__RAW DATA__.
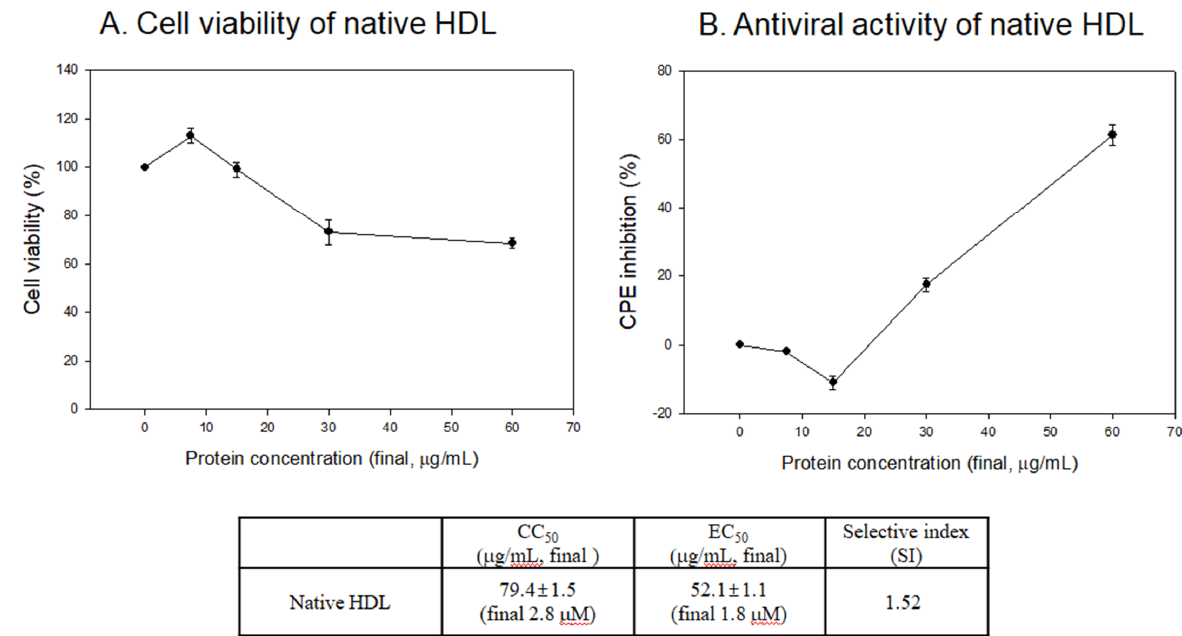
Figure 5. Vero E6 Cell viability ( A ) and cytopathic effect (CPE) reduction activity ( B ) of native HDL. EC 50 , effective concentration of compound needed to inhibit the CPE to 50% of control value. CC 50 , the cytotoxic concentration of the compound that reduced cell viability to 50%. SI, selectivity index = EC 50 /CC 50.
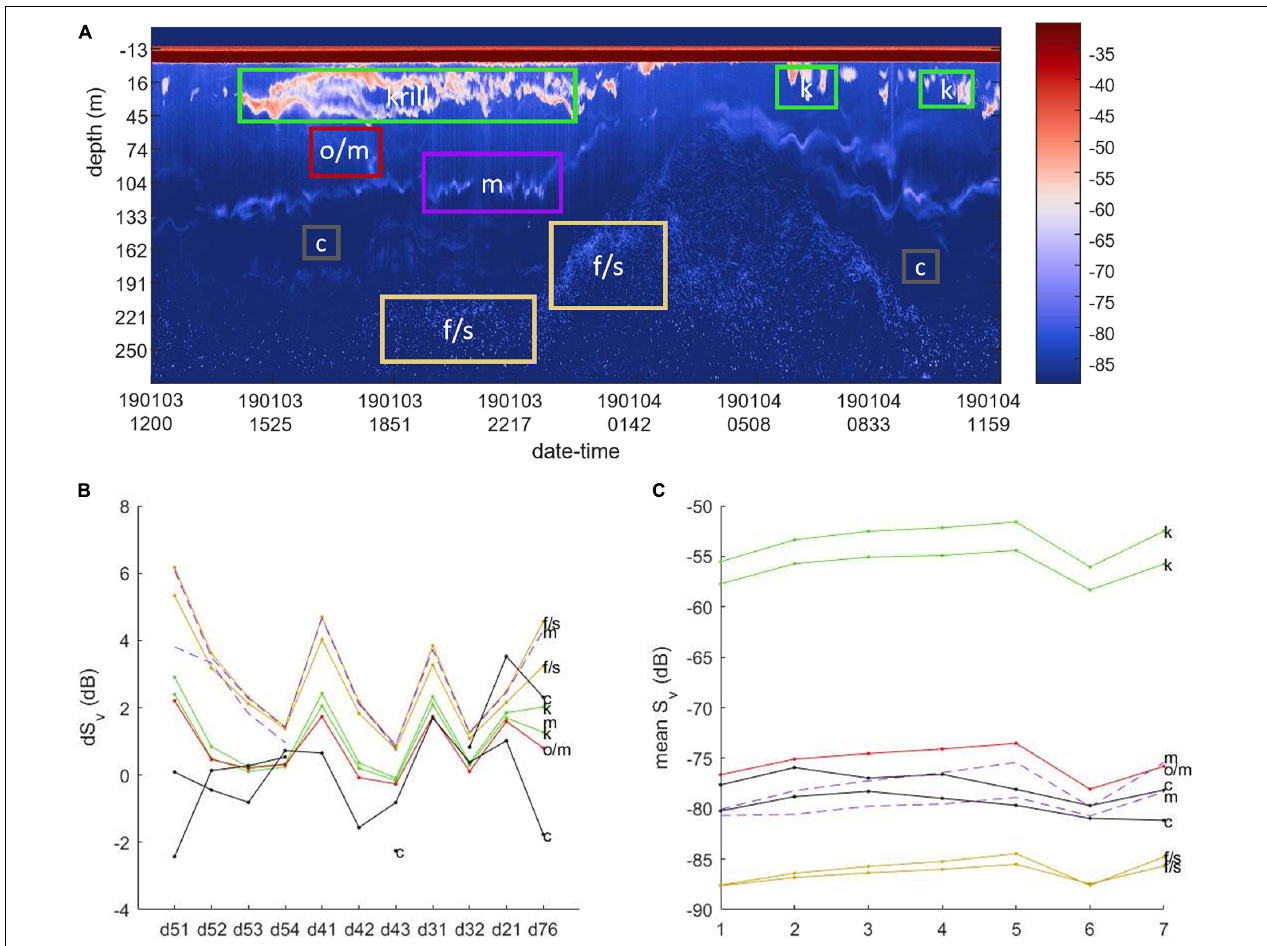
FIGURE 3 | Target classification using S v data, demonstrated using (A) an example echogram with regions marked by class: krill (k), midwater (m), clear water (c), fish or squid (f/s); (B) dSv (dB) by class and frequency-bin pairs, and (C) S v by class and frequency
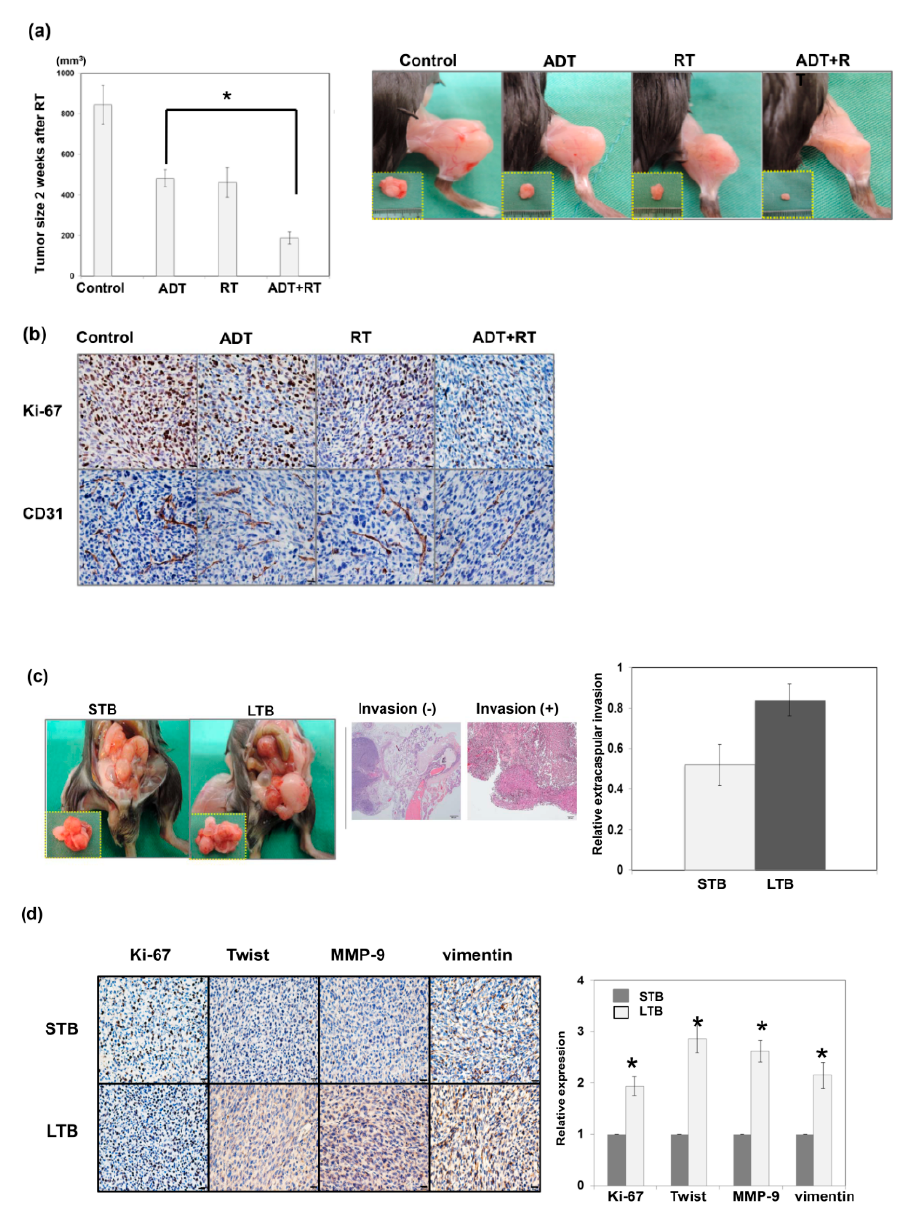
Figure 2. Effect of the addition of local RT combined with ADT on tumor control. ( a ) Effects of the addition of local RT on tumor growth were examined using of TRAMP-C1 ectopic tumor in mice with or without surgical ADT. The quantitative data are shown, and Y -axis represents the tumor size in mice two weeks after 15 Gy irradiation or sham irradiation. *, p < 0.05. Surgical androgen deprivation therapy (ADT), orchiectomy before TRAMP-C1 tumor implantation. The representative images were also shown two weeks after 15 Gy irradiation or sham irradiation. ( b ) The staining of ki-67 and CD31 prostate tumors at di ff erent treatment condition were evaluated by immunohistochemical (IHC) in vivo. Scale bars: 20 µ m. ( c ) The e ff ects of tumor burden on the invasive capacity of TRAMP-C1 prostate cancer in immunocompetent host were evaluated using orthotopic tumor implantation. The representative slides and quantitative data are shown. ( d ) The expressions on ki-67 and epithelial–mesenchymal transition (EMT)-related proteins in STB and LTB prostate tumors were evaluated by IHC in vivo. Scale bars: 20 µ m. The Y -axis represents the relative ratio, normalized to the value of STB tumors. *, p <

__WORK REQUIRED__. Set down the data above word for word, leaving every picture out.

__RESULT FOR THIS EXERCISE__.
Figure 5. Vero E6 Cell viability ( A ) and cytopathic effect (CPE) reduction activity ( B ) of native HDL. EC 50 , effective concentration of compound needed to inhibit the CPE to 50% of control value. CC 50 , the cytotoxic concentration of the compound that reduced cell viability to 50%. SI, selectivity index = EC 50 /CC 50.
FIGURE 3 | Target classification using S v data, demonstrated using (A) an example echogram with regions marked by class: krill (k), midwater (m), clear water (c), fish or squid (f/s); (B) dSv (dB) by class and frequency-bin pairs, and (C) S v by class and frequency
Figure 2. Effect of the addition of local RT combined with ADT on tumor control. ( a ) Effects of the addition of local RT on tumor growth were examined using of TRAMP-C1 ectopic tumor in mice with or without surgical ADT. The quantitative data are shown, and Y -axis represents the tumor size in mice two weeks after 15 Gy irradiation or sham irradiation. *, p < 0.05. Surgical androgen deprivation therapy (ADT), orchiectomy before TRAMP-C1 tumor implantation. The representative images were also shown two weeks after 15 Gy irradiation or sham irradiation. ( b ) The staining of ki-67 and CD31 prostate tumors at di ff erent treatment condition were evaluated by immunohistochemical (IHC) in vivo. Scale bars: 20 µ m. ( c ) The e ff ects of tumor burden on the invasive capacity of TRAMP-C1 prostate cancer in immunocompetent host were evaluated using orthotopic tumor implantation. The representative slides and quantitative data are shown. ( d ) The expressions on ki-67 and epithelial–mesenchymal transition (EMT)-related proteins in STB and LTB prostate tumors were evaluated by IHC in vivo. Scale bars: 20 µ m. The Y -axis represents the relative ratio, normalized to the value of STB tumors. *, p <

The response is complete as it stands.